TASK STATEMENT » From the line containing "middle tip: (106, 72)" to the end of the records below, output each line exactly; include both ends and nothing else.

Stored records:
+-------+

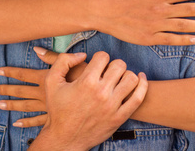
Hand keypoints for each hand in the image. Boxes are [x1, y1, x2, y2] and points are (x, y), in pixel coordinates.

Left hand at [0, 47, 86, 126]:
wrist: (99, 99)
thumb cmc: (88, 80)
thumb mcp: (73, 65)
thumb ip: (53, 58)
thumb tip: (37, 49)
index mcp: (47, 79)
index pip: (25, 74)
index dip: (11, 72)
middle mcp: (44, 93)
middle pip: (21, 91)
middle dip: (6, 89)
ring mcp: (48, 107)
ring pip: (26, 106)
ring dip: (11, 105)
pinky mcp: (53, 117)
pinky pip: (37, 121)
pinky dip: (26, 122)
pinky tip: (17, 123)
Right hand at [29, 51, 147, 150]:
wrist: (64, 139)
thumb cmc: (58, 109)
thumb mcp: (51, 81)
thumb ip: (63, 61)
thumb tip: (82, 54)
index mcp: (86, 82)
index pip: (103, 56)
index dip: (99, 58)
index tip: (96, 65)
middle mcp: (101, 93)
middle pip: (119, 65)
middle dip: (113, 65)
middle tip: (106, 72)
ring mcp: (112, 106)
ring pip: (131, 78)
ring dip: (126, 74)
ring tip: (118, 79)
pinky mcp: (120, 117)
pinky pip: (138, 97)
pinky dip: (143, 85)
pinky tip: (140, 79)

+-------+

FINAL ANSWER »
middle tip: (106, 72)
ring mcp: (112, 106)
ring pip: (131, 78)
ring dip: (126, 74)
ring tip: (118, 79)
pinky mcp: (120, 117)
pinky pip: (138, 97)
pinky dip: (143, 85)
pinky tip: (140, 79)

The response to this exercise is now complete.